When I hear stories about the depression, and I heard many from my old grandma, Nanny, and her sisters, it was rough. After school, their snack would be a little bread, dampened somehow, with a little sugar on top.
But people helped each other. There was a kindness.
With less room for competition (the game pieces were taken away), there is more room for communalism. And so there is.
Frankly, let the swamp be drained. Let Wall Street quake and break. We’ll survive.
I have some ideas:
1)Whatever banks and investment firms are left standing right now, let them take over the other ones. The responsible institutions should be rewarded for staying afloat.

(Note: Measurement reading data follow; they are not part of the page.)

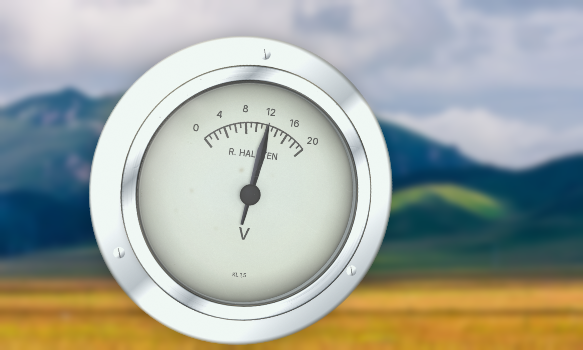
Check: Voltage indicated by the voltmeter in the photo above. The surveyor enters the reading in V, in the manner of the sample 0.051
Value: 12
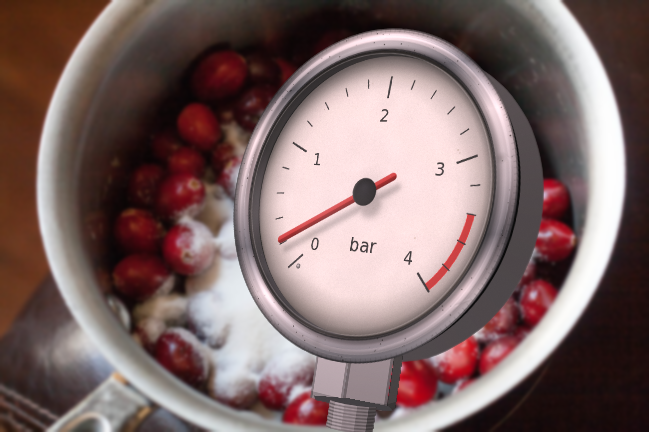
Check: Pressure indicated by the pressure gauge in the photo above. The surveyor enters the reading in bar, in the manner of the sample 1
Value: 0.2
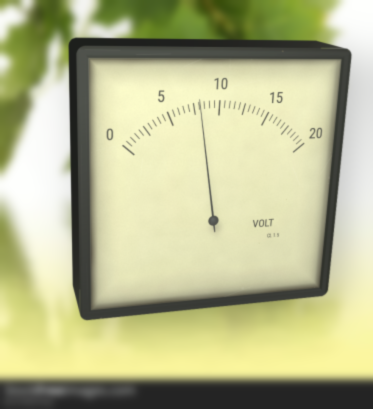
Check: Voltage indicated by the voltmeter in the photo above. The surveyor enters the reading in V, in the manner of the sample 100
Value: 8
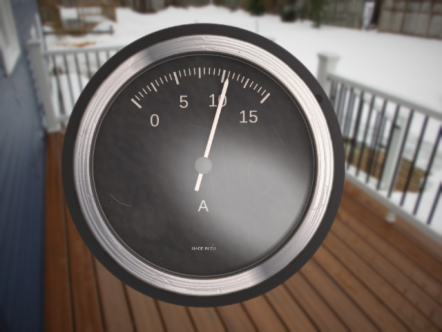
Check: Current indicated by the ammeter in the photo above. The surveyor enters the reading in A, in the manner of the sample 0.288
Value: 10.5
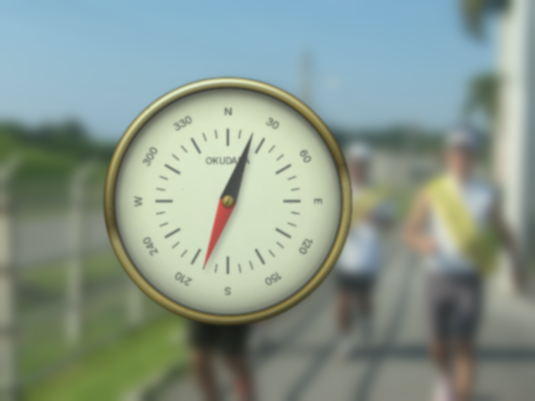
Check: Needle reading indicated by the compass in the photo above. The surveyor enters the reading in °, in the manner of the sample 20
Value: 200
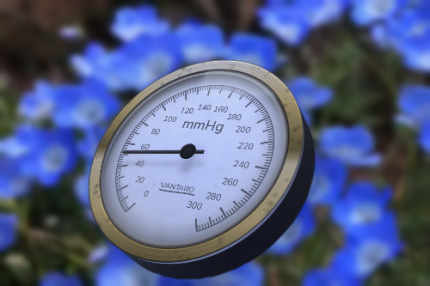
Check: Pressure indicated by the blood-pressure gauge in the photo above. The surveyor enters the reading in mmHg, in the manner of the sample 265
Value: 50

2)Since everyone hates the idea of taxpayers doing this huge bail out of 700 billion big ones, why not get the money from another source? Why not nationalize the oil companies and use their assets to buy these failing institutions?
3)Once the oil companies are destroyed by being nationalized, why not make all future energy exploration (ie: renewables) a utility completely controlled by the government?
What the hell did this country think? That everything was really worth what we thought it was worth? When houses quadruple in value in eight years, doesn’t that sort of smell like speculation? And whenever there has been huge speculation, what has always happened, always?
Capitalism could work if it were highly regulated. But friends, in addition, we need some form of socialism, or at least an amalgam of government and business working very closely together, for education, health, energy and let’s just throw the internet in there, too. At least then, you wouldn’t have to kill yourself, like some slave, in order to be smart, healthy, energetic and able to check your email.
2 comments:
I'm powerless over this economy.... I gotta keep saying that cuz otherwise it makes me nuts...
Either way, this is going to cost me well into 5 figures. I'd rather spend it letting the chips fall where they may. I don't want this bailout. We'll all still make things and sell them to each other. We'll be okay. Let Wall Street stew in its own juice.